The DoH seems impervious to these problems. The health minister, Dr Aaron Motsoaledi, sees the NHI as ‘a revolution in the provision of health’, and seems to welcome the ‘blood and pain’ its implementation will bring. But there is no need for any such upheaval when a number of incremental reforms would achieve universal health coverage in far more effective ways.
Many practical alternatives have been submitted to the DoH, but all have thus far been rejected. Instead, a DoH spokesman recently called for a ‘war’ against NHI critics whose sole concern is to find far better ways of meeting healthcare needs, especially for the poor.
In 2014 Ireland published a white paper on universal health insurance, which aimed at introducing a system somewhat similar to the NHI. But it also embarked on a proper costing analysis, which found the proposal unaffordable.
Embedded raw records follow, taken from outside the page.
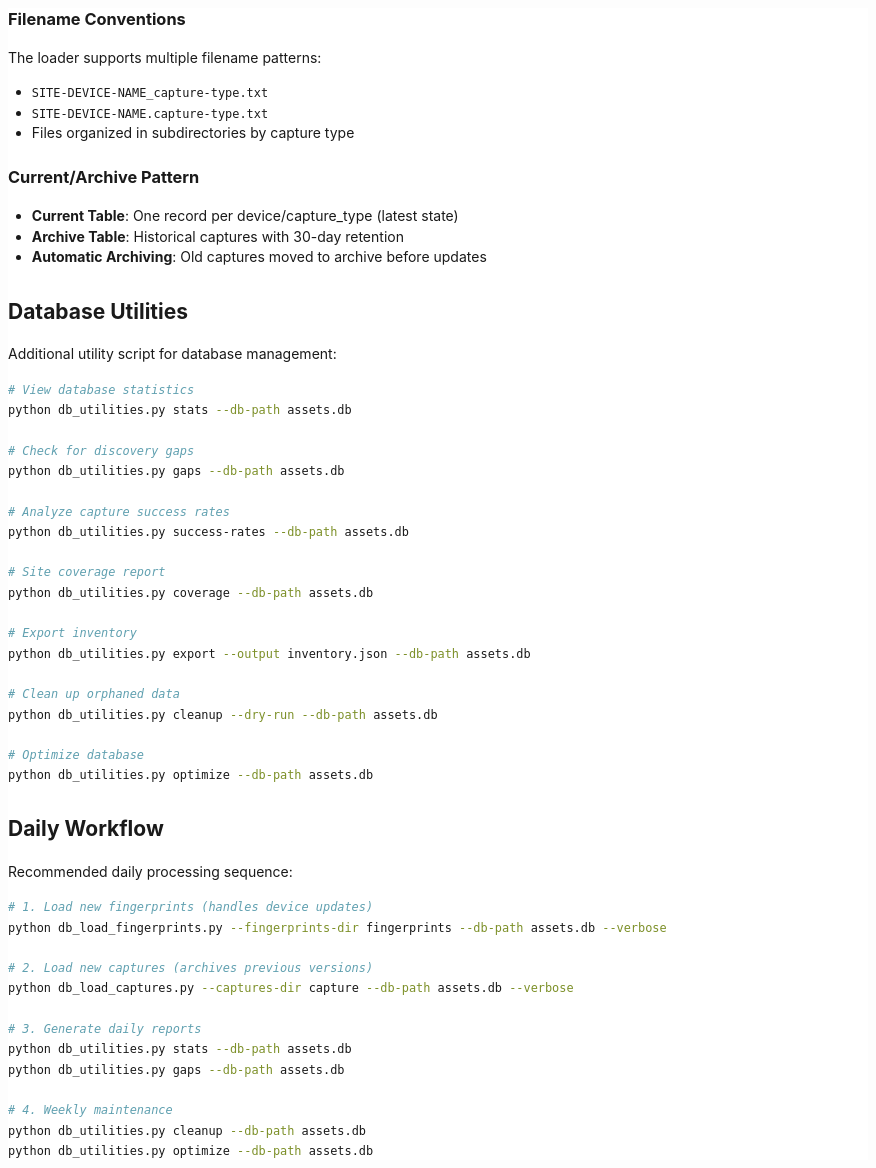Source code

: ### Filename Conventions
The loader supports multiple filename patterns:
- `SITE-DEVICE-NAME_capture-type.txt`
- `SITE-DEVICE-NAME.capture-type.txt`
- Files organized in subdirectories by capture type

### Current/Archive Pattern
- **Current Table**: One record per device/capture_type (latest state)
- **Archive Table**: Historical captures with 30-day retention
- **Automatic Archiving**: Old captures moved to archive before updates

## Database Utilities

Additional utility script for database management:

```bash
# View database statistics
python db_utilities.py stats --db-path assets.db

# Check for discovery gaps
python db_utilities.py gaps --db-path assets.db

# Analyze capture success rates
python db_utilities.py success-rates --db-path assets.db

# Site coverage report
python db_utilities.py coverage --db-path assets.db

# Export inventory
python db_utilities.py export --output inventory.json --db-path assets.db

# Clean up orphaned data
python db_utilities.py cleanup --dry-run --db-path assets.db

# Optimize database
python db_utilities.py optimize --db-path assets.db
```

## Daily Workflow

Recommended daily processing sequence:

```bash
# 1. Load new fingerprints (handles device updates)
python db_load_fingerprints.py --fingerprints-dir fingerprints --db-path assets.db --verbose

# 2. Load new captures (archives previous versions)  
python db_load_captures.py --captures-dir capture --db-path assets.db --verbose

# 3. Generate daily reports
python db_utilities.py stats --db-path assets.db
python db_utilities.py gaps --db-path assets.db

# 4. Weekly maintenance
python db_utilities.py cleanup --db-path assets.db
python db_utilities.py optimize --db-path assets.db
```
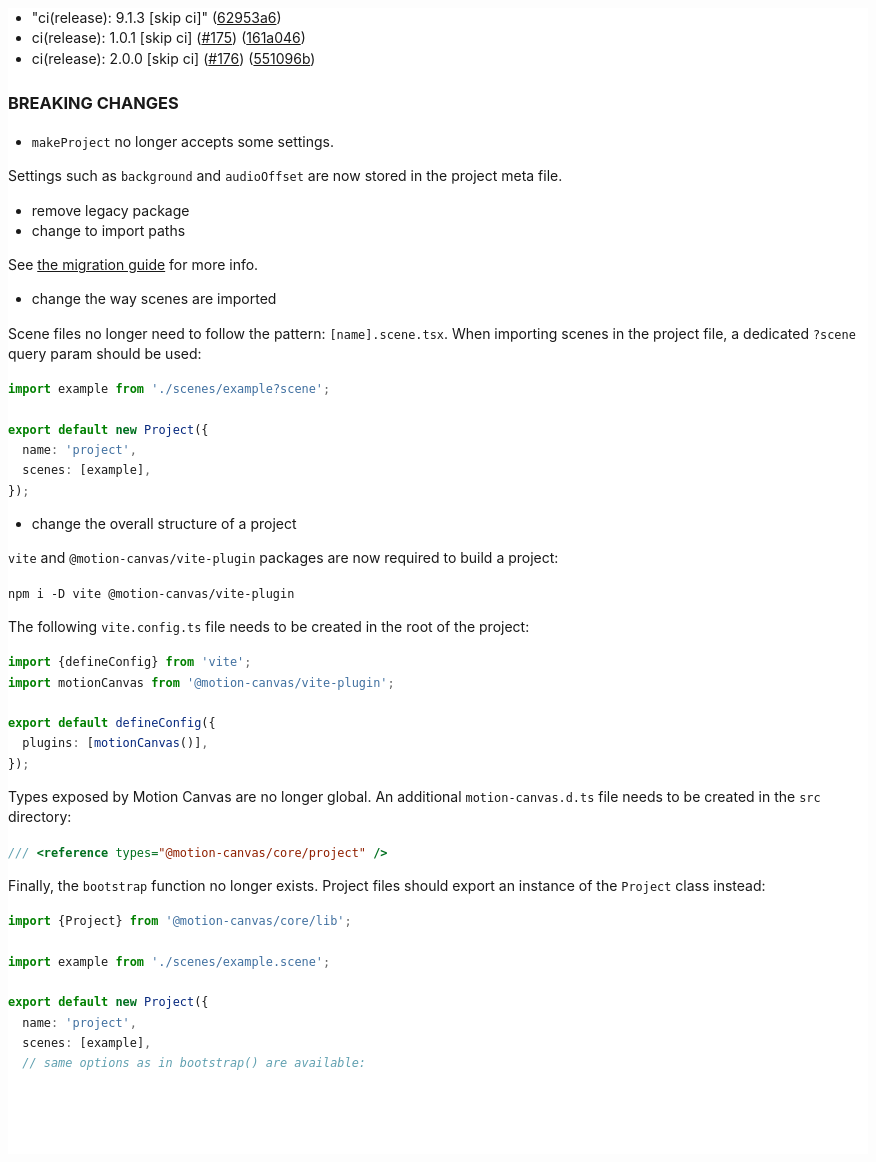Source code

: * "ci(release): 9.1.3 [skip ci]" ([62953a6](https://github.com/havenhq/revideo/commit/62953a6a8a1b1da3eb2e5f51c9fe60c716d6b94b))
* ci(release): 1.0.1 [skip ci] ([#175](https://github.com/havenhq/revideo/issues/175)) ([161a046](https://github.com/havenhq/revideo/commit/161a04647ecdc8203daf2d887a6a44c79a92ee20))
* ci(release): 2.0.0 [skip ci] ([#176](https://github.com/havenhq/revideo/issues/176)) ([551096b](https://github.com/havenhq/revideo/commit/551096bf636a791ea7c7c1d38d8e03c360433008))


### BREAKING CHANGES

* `makeProject` no longer accepts some settings.

Settings such as `background` and `audioOffset` are now stored in the project
meta file.
* remove legacy package
* change to import paths

See [the migration guide](https://motion-canvas.github.io/guides/migration/12.0.0) for more info.
* change the way scenes are imported

Scene files no longer need to follow the pattern: `[name].scene.tsx`.
When importing scenes in the project file, a dedicated `?scene` query param should be used:
```ts
import example from './scenes/example?scene';

export default new Project({
  name: 'project',
  scenes: [example],
});
```
* change the overall structure of a project

`vite` and `@motion-canvas/vite-plugin` packages are now required to build a project:
```
npm i -D vite @motion-canvas/vite-plugin
```
The following `vite.config.ts` file needs to be created in the root of the project:
```ts
import {defineConfig} from 'vite';
import motionCanvas from '@motion-canvas/vite-plugin';

export default defineConfig({
  plugins: [motionCanvas()],
});
```

Types exposed by Motion Canvas are no longer global.
An additional `motion-canvas.d.ts` file needs to be created in the `src` directory:
```ts
/// <reference types="@motion-canvas/core/project" />
```

 Finally, the `bootstrap` function no longer exists.
 Project files should export an instance of the `Project` class instead:
 ```ts
 import {Project} from '@motion-canvas/core/lib';

 import example from './scenes/example.scene';

 export default new Project({
   name: 'project',
   scenes: [example],
   // same options as in bootstrap() are available:






 ```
The Irish government then abandoned the idea, instead of continuing to push down a flawed policy path.
The DoH, however, still refuses to do a proper costing. Instead, it continues to insist that ‘focusing on “what will NHI cost” is the wrong approach’, as it is likely to ‘require an endless cycle of revisions and attempts to dream up new revenue sources’.
But that, of course, is precisely the point. South Africa cannot ‘dream up’ new revenue sources, especially with economic growth at less than 1% of GDP, unemployment at close on 30%, and public debt soon to reach 60% of GDP.
The DoH should thus embrace the pragmatic alternatives on offer. It must also abandon the NHI, which (in the words of Mr Harris and Ms Price) is ‘an experiment that creates the risk of extreme destabilisation’ and could be ‘catastrophic’ for the healthcare system and the country.